Some users arrive here because they are deciding whether to repair old tech or recycle the parts. These internal links capture that search intent and keep visitors moving through the site.
These area pages help strengthen local search coverage across the UK. Each anchor text is unique so the internal links feel natural to users searching for nearby IT recycling, workshop clearances, and computer board disposal services.
This page is useful for computer repair shops, IT departments, schools, universities, office managers, refurbishers, recyclers, warehouse clearances, data centre contractors, and engineering firms. Common enquiries include obsolete graphics cards, failed RAID cards, surplus NICs, machine control cards, and unsold workshop pull stock.
Where loads include more specialist board types, users can branch into higher-spec class 3 board categories or compare broader loads through general PC board recycling and telecom board recycling collections.
Repair Price works with repair and recycling enquiries across the UK, helping connect users with relevant service routes for electronics, board-level categories, and local repair searches. Expansion card enquiries are typically handled by technicians and trade-facing electronics specialists familiar with sorted PCB loads, workshop clearances, and IT asset-related hardware categories.
Experience: Our network has supported UK repair and recycling enquiries for over 10 years.
Warranty policy: Repairs booked through participating providers may include a warranty of up to 12 months, depending on the device, fault, and parts fitted.
Data privacy stance: For storage devices and IT clearances, customers should state if a load includes data-bearing equipment. We treat customer privacy seriously and encourage secure handling of data-bearing hardware before repair, resale, recycling, or disposal.
Expansion cards include graphics cards, sound cards, RAID cards, network cards, capture cards, riser cards, interface cards, and older PCI, PCIe or AGP add-in boards removed from desktops, servers, and specialist systems.
Not always, but removing large coolers, steel backplates, loose brackets, and non-board materials can help present the load more clearly.
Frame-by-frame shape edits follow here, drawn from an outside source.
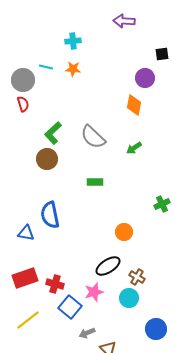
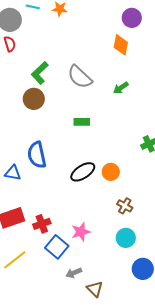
black ellipse: (108, 266) -> (83, 172), moved
brown cross: (137, 277) -> (125, 206), moved
red cross: (55, 284) -> (42, 224), turned -36
cyan circle: (129, 298) -> (126, 238), moved

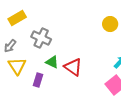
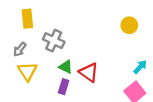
yellow rectangle: (17, 18) -> (27, 19), turned -66
purple rectangle: (38, 80) -> (64, 87), moved

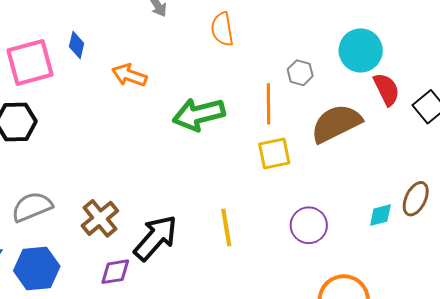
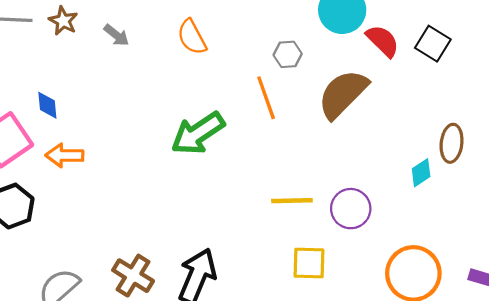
orange arrow: (129, 75) -> (64, 155), moved
yellow square: (274, 154) -> (309, 263), moved, turned 32
yellow line: (226, 228) -> (292, 201), moved, turned -63

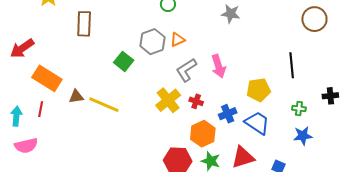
Clean cards are usually easier to assess than mixed bulky units.
Yes, but keeping categories separate is usually better. Expansion cards, motherboards, laptop boards, and telecom boards can grade differently, so sorted loads often lead to clearer pricing.
Yes, many enquiries come from repair shops, refurbishers, and small businesses with regular boxes of failed or obsolete cards. The best route depends on quantity and location.
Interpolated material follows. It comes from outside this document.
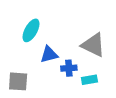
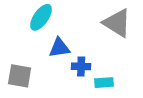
gray triangle: (93, 45) -> (117, 23), moved

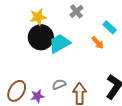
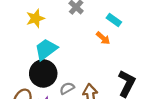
black circle: (41, 37) -> (43, 73), moved
cyan trapezoid: (60, 43) -> (46, 49), moved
Use strong boxes, keep the cards dry, and avoid mixing them with loose rubbish or hazardous items. If possible, label boxes by card type to make inspection easier.
Some can, but specialist comms and server-related boards may be better matched to more specific categories such as telecom boards or other specialist PCB pages.
Small quantities can still be reviewed, especially if they are sorted well and photographed clearly. Larger consistent loads usually produce the most accurate collection-based pricing.
To keep users moving deeper into the site, these internal links support both recycling intent and broader repair searches.